Eventually, Cara uses Charlotte as a weapon against Julian and his minions. Stephen, Hillary and Nameless cuff and arrest Julian's gang (although Julian escapes) and Cara gets propped aplenty. While Stephen shares credit with his fellow Ultra trainees for apprehending Julian's gang and seemingly impresses Hillary by doing so, at the end of the episode she's spying on the boy and sees him teleport SAP Astrid to school. Dun dun dun.
"Rumble" is rife with stilted dialogue (particularly anything out of Julian's mouth), and dominated by a loose collection of indistinguishable extras. While Julian, Charlotte and Hillary may prove interesting, having them so central to the plot makes me remember how Morgan seemed like she was going to matter, too. Instead she's marginalized and spends her paltry screen time first trying to oust Charlotte on behalf of the gaggle, and then sucking up to the little girl.
Similarly, Jed's threat to de-SUPE any trainee makes me wonder what happened to SUPE scientist Irene, who was supposed to be working on an antidote. Since the unwritten, ignored stories are more captivating than anything on screen, perhaps Jed should stick a needle in the neck of the entire series.
I imagine Morgan and Irene will surface in meaningful ways again, but the pacing of this season feels off. "Rumble" is clearly an exercise in positioning all the pieces. That "clearly" bit is the problem. Even the best series include set-up episodes. The good ones are smart enough not to remind the audience that's what's going on, by including a chess game scene.
I'll be back tomorrow with the full weecap. In the meantime, please grade the episode at the top of the page, and then come on over to the show thread where we're keeping Russell on a leash.
Want more? The full recap starts right below!
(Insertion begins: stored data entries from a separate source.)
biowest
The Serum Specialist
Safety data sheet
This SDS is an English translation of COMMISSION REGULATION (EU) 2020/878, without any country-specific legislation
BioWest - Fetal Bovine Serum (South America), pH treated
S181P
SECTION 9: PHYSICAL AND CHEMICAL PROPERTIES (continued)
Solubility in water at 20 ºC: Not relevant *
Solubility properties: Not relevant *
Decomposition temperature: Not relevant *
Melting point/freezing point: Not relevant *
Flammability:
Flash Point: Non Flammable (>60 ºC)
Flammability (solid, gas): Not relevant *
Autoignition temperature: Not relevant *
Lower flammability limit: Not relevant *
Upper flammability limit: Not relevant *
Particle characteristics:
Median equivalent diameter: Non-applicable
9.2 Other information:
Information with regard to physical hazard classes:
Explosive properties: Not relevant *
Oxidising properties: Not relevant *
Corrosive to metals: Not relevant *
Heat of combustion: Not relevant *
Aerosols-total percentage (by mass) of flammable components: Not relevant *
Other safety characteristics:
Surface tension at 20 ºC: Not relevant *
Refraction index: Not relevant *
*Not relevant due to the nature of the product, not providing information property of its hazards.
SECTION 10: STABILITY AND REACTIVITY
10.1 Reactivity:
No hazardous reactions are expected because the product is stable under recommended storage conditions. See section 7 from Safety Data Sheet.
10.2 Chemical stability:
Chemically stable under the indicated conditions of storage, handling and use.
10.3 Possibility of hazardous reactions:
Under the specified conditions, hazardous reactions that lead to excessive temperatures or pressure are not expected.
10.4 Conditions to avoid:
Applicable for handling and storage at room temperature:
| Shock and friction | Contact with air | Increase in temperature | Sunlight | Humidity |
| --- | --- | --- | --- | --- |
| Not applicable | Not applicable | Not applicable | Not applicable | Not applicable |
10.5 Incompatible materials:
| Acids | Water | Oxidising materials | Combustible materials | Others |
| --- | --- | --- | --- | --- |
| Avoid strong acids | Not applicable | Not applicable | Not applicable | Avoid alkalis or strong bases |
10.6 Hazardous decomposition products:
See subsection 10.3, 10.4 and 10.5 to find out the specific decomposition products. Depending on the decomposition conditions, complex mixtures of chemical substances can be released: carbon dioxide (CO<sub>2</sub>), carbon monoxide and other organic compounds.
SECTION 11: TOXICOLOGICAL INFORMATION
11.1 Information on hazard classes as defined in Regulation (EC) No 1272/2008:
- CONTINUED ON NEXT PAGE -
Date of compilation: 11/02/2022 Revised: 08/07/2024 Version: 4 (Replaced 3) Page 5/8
RECAPPER: Previously, on The Tomorrow People, the lair livers did a product placement for Yankee Candle.
CARA: Excuse me. That was an election in which I was voted in as SUPE leader.
RECAPPER: Fine. I'm lighting a candle right now, which in this constituency of one means you and the other SUPES can take the reins. I'm going to go finish up my Sherlock recap, provided I didn't lose too many brain cells during "Rumble."
CARA: Don't make me tele-throw you.
RECAPPER: Please. I can delete you from existence with a few key strokes.
TUBEY: She can. All she has to do is write an email saying she doesn't want to cover this, any more.
CARA: There are other recappers.
TUBEY: Yes, and they were all smart enough not to take this show, in the first place.
JOHN: Let's move it along. Um, if that's all right with you, Your Leadership.
CRICKETS: *chirp*
STEPHEN: Pssst, Cara, he's talking to you.
CARA: Huh? What? I. Oh, okay. So previously I broke into the Citadel and saved Charlotte's life. That girl has a future now, thanks to me.
STEPHEN: And technically, that was my line, but I'm glad you didn't make me repeat that shameless instance of propping up your character, because John had to disobey your order and TP into the Citadel, because you were too dense to TP Charlotte out of there. We'll ignore all the other SUPES you stranded there, and um...I'm forgetting something. Sheesh. What was it?
GHOST OF ERROL: *Cough*
CARA: Anyhow, six years earlier, I'd just arrived in New York. I was broke, homeless, and telekinetically (TK) stealing apples from sidewalk markets, in order not to starve to death.
AUDIENCE: Hey, three months ago, Cara was kicked out of her house five years ago.
STEPHEN: Yes, but that was in 2013. It's 2014, now.
AUDIENCE: Whatever. We did decide to stop sweating details in a last ditch effort not to pull an Elvis on our TVs.
CARA: Math is hard. Let's get back to the story, because it's about me. As soon as I TK steal an apple, Ultra agents close in on me.
AUDIENCE: Why does Cara chooses a mealy, bland Red Delicious, when there are tart and tangy Granny Smiths, right there?